How Can I Become a Registered Nurse?

To become a registered nurse, you must first earn a nursing education. You can choose to earn a nursing diploma, associate degree, or bachelor’s degree in nursing from an accredited and approved nursing program. To ensure that the program and school you chose is acceptable, check with your state’s Board of Nursing. Which educational path you choose to take is up to your personal preference, but you should keep your ideal future career in mind. For example, if you want to enter into advanced level nursing, such as becoming a nurse practitioner, then you will need to earn a bachelor’s degree in nursing before you can move on to that level. However, if you are content to work as a nurse in a hospital as part of the general nursing team, then any level of nursing education is acceptable. After the nursing program has been completed, all nursing students will need to take the NCLEX-RN examination. This exam will determine whether the nursing students have enough knowledge and skills to work in the field. Those who successfully complete the examination will gain licensure to officially practice as registered nurses. Nurses are required to regularly renew their licenses, though how often this must be done varies between states.

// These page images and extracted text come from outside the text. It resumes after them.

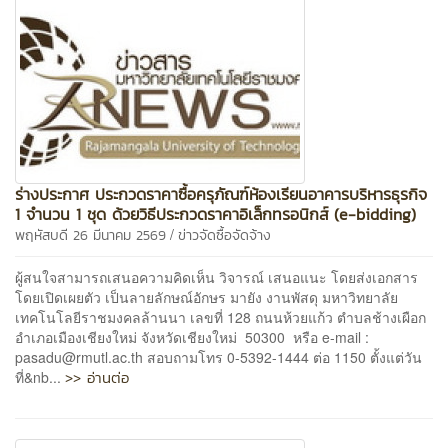
ร่างประกาศ ประกวดราคาซื้อครุภัณฑ์ห้องเรียนอาคารบริหารธุรกิจ
1 จำนวน 1 ชุด ด้วยวิธีประกวดราคาอิเล็กทรอนิกส์ (e-bidding)
/
พฤหัสบดี 26 มีนาคม 2569
ข่าวจัดซื้อจัดจ้าง
ผู้สนใจสามารถเสนอความคิดเห็น วิจารณ์ เสนอแนะ โดยส่งเอกสาร
โดยเปิดเผยตัว เป็นลายลักษณ์อักษร มายัง งานพัสดุ มหาวิทยาลัย
เทคโนโลยีราชมงคลล้านนา เลขที่ 128 ถนนห้วยแก้ว ตำบลช้างเผือก
อำเภอเมืองเชียงใหม่ จังหวัดเชียงใหม่ 50300 หรือ e-mail :
pasadu@rmutl.ac.th สอบถามโทร 0-5392-1444 ต่อ 1150 ตั้งแต่วัน
>> อ่านต่อ
ที่&nb...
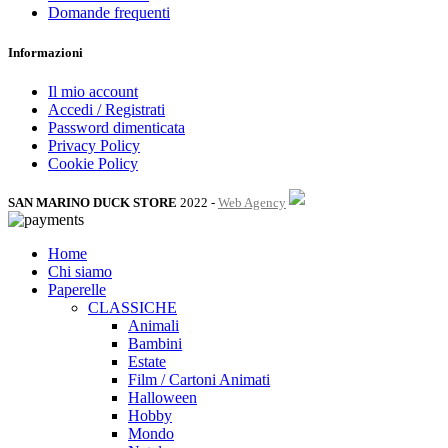
Domande frequenti
Informazioni
Il mio account
Accedi / Registrati
Password dimenticata
Privacy Policy
Cookie Policy
SAN MARINO DUCK STORE
2022 -
Web Agency
Home
Chi siamo
Paperelle
CLASSICHE
Animali
Bambini
Estate
Film / Cartoni Animati
Halloween
Hobby
Mondo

What Is the Career and Salary Outlook for a Registered Nurse?

Out of all of the careers in the job force today, registered nursing is one of the most prosperous. With approximately 2.6 million jobs, registered nurses make up the single largest group in the health care occupation. And that number is projected to grow. During the 2008-18 decade, employment opportunities for registered nurses are expected to increase by an astounding 22 percent, according to the Bureau of Labor Statistics. This will add about 581,500 new jobs into the work force, which is good news indeed for those looking to join the nursing field because this means that new nurses are likely to find rewarding job opportunities easily after completing a nursing program. In addition to job availability and prosperity, registered nurses can enjoy financial satisfaction as well. Registered nurses earned an average of $62,450 annually, according to the Bureau. However, this figure can change dramatically depending on the nurse’s level of education, years of experience, area of work, employer, and geographic location.